Las conferencias episcopales, las diócesis más animadas, le han apostado a educar en la celebración doméstica. Se ha nutrido la vida eclesial con una cantidad creciente de suplementos litúrgicos para que las familias se reúnan en torno a la Palabra.
El magisterio, desde hace años, venía iluminando cautamente aquello que hoy resulta más verdad que nunca. Y es, tal vez, desde los hogares, que se enciende una luz desde la cual leer la Iglesia que el Señor quiere y suscita.
Los movimientos eclesiales, después del Concilio Vaticano II, con una nueva conciencia de la valía de los laicos en la vida eclesial, se venían preparando para ser un testimonio de cómo ser Iglesia en tiempos modernos: Legionarios de Cristo, Movimiento de Emaús, Camino Neocatecumenal, Focolares, y otros más, venían celebrando tímidamente aquello que constituiría la gran novedad.
Las condiciones de pandemia han favorecido, al menos, a evidenciar esta riqueza, que no puede desaparecer cuando lo haga el virus. Es más, cuando desaparezca la circunstancia habrá quedado, si se es noble al querer de Dios, lo esencial, la riqueza en la batea de la historia de Dios y los hombres.
Será quizá la providencia, empañada por tanta zozobra, marcando, señalando la ruta.
No se trata de abandonar, ex profeso, el templo y correr a la sala, como quien ignora el sacramento y se ampara en buenismo. Se trata de descongelar la frontera, que a veces nos juega malas pasadas, entre lo sacro y lo presuntamente profano.

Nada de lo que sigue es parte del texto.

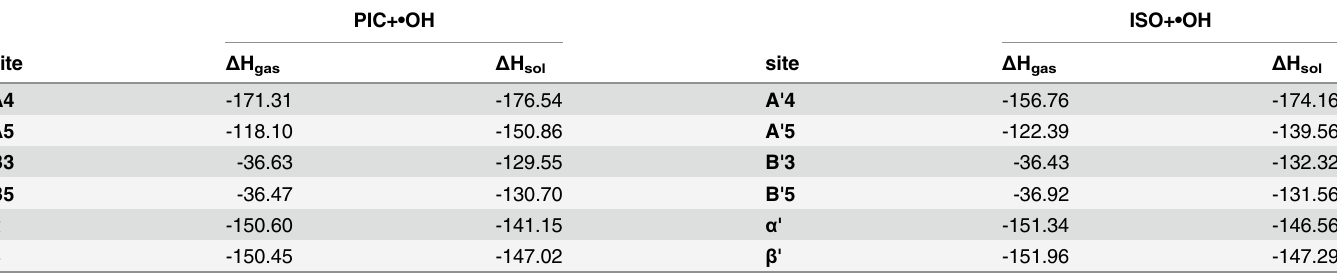
Table 2. The reaction enthalpies at 298K for reactions of PIC and ISO with (cid:129) OH in the gas phase and water (in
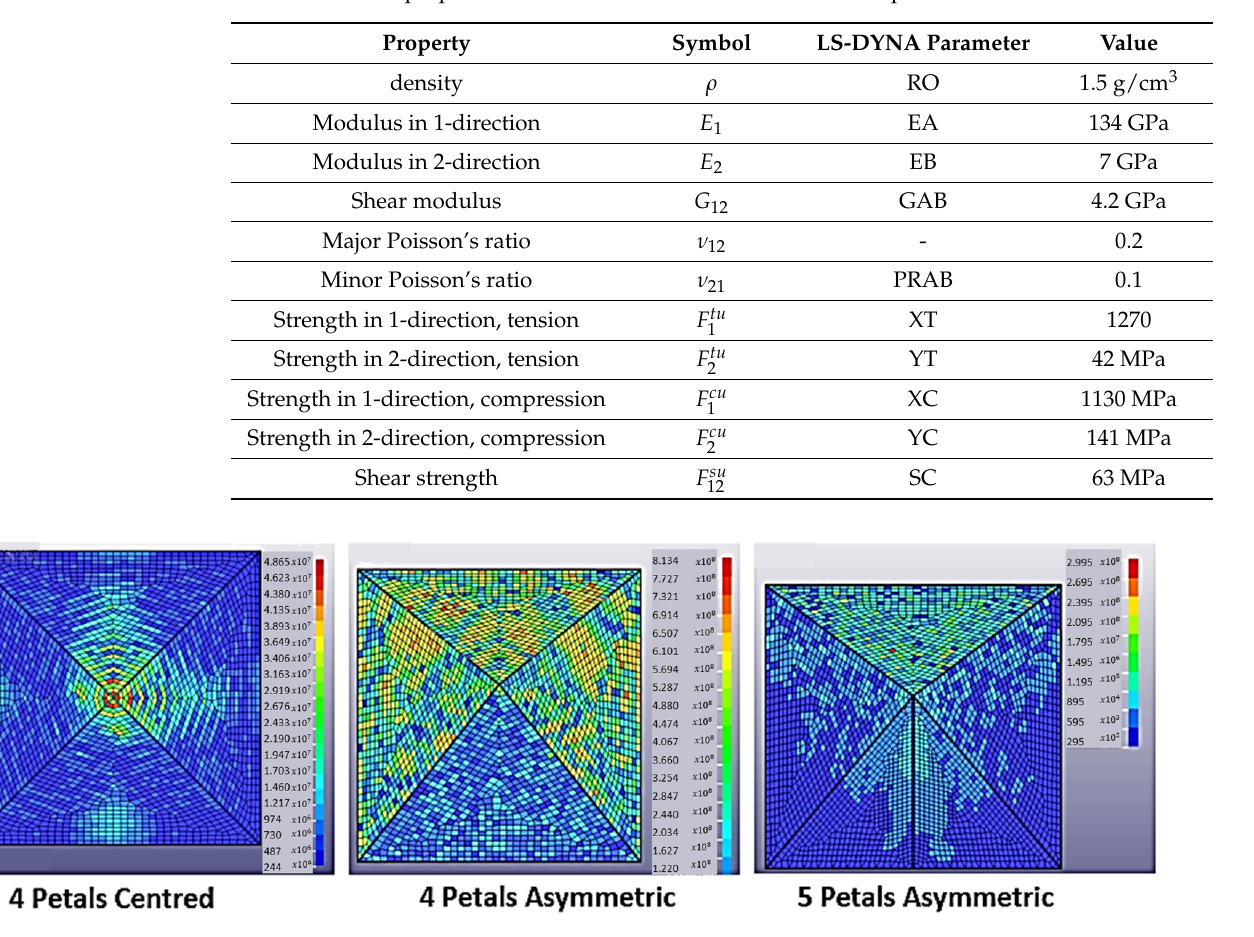
Table 3. Material properties of Carbon fiber E-862 unidirectional tape.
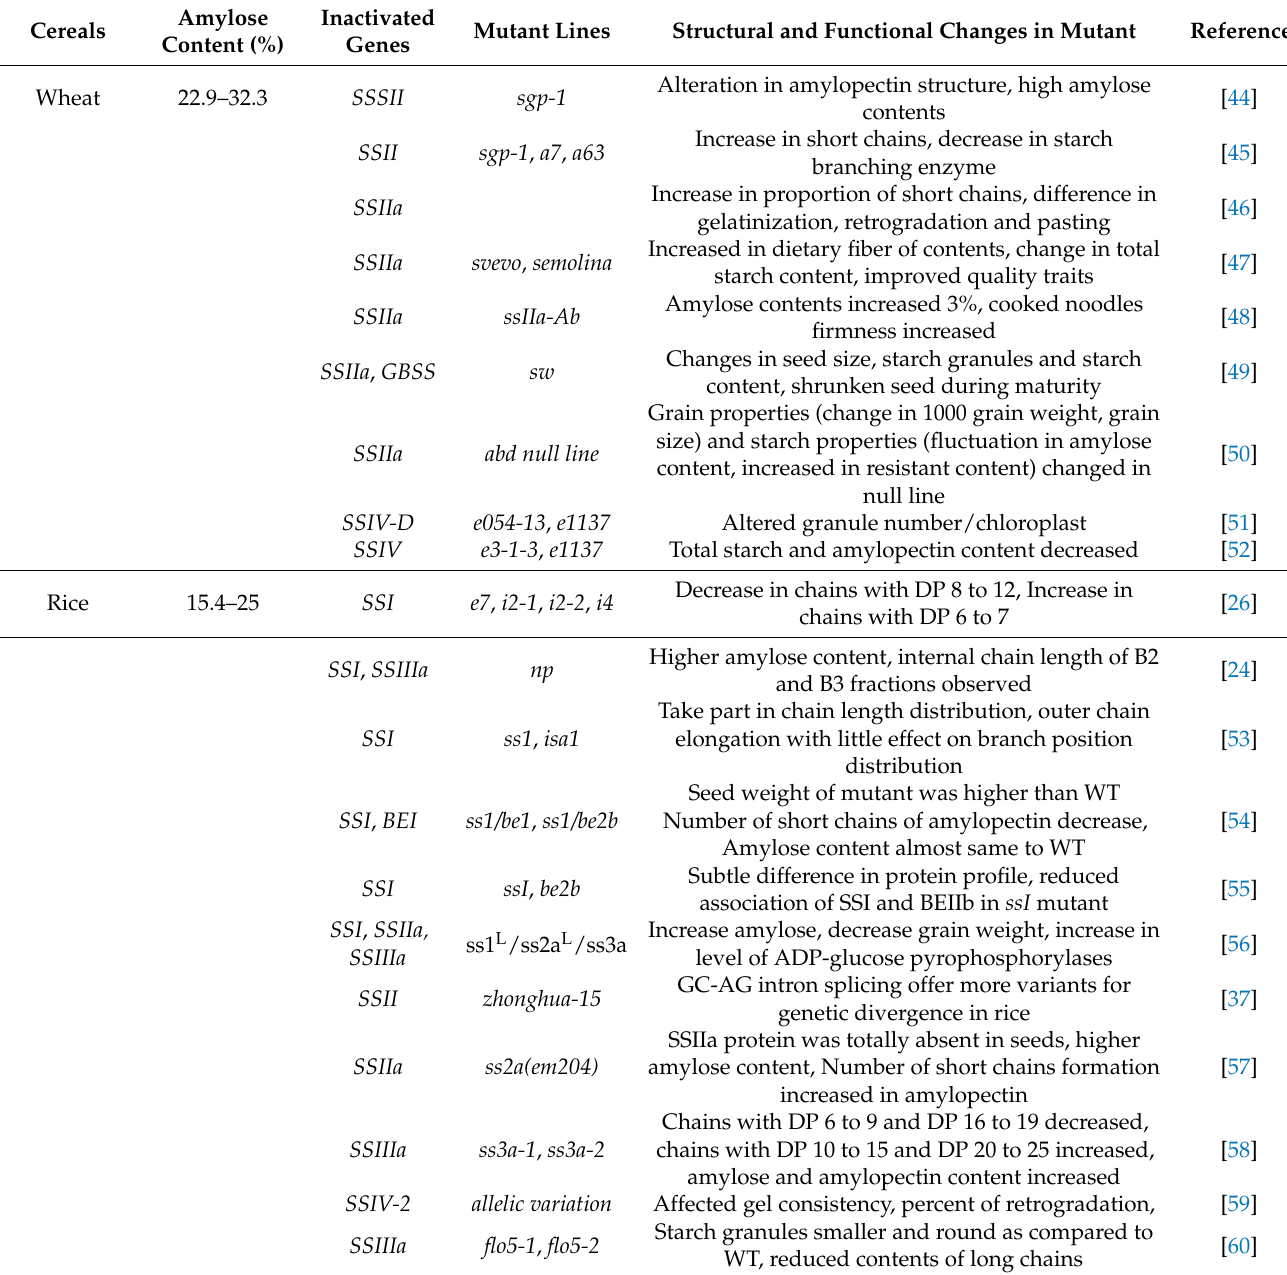
Table 2. Mutation effect on starch synthase genes in different cereal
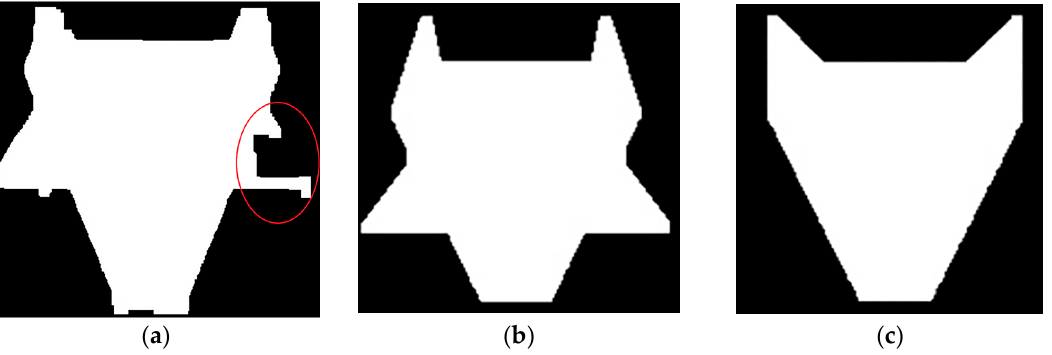
Figure 12. Filled mages of Pylon 3, Models 2 and 4: ( a ) the image of Pylon 3’s head points; ( b ) the image of Model 2; and ( c ) the image of Model 4.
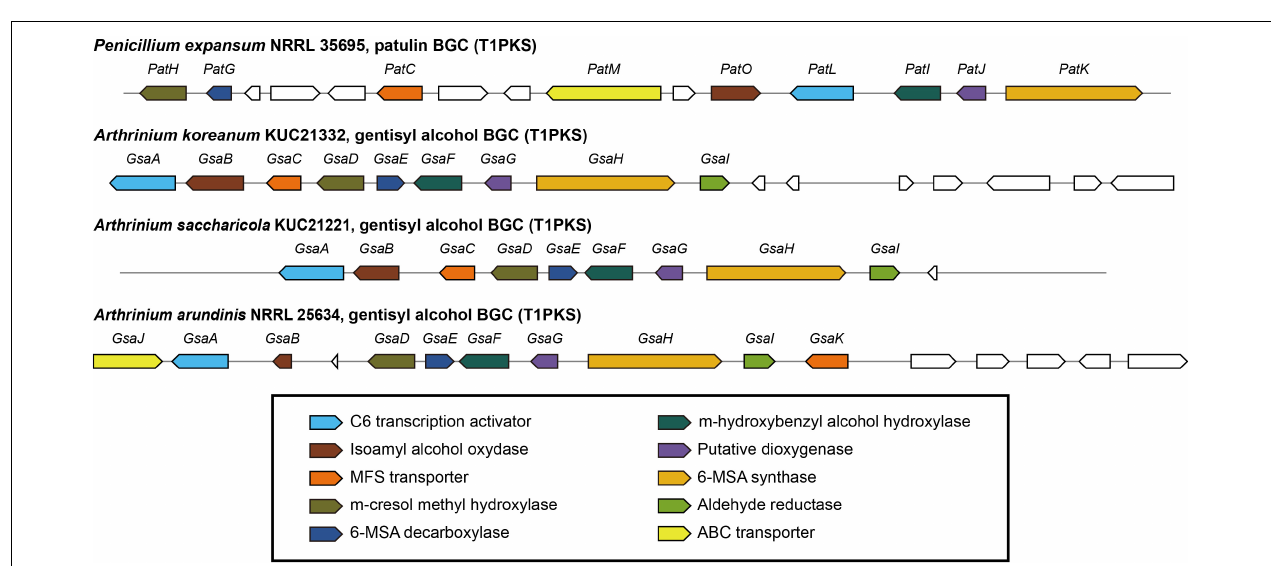
FIGURE 3 | Predicted gentisyl alcohol biosynthetic gene clusters (BGCs) of Arthrinium spp. matched to the patulin BGC of Penicillium expansum . Transcription direction is indicated by arrowheads.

Se trata de celebrar aquello que se entrega, porque -no es nuevo- quien trasmite la fe de una generación a otra, no es el párroco del barrio y los catequistas de la primera comunión. Es la familia quien celebra en la Iglesia lo que vive cada día, lo que se hereda por el testimonio y la alegría. Se supera por fin la religión del miedo, de la amenaza final.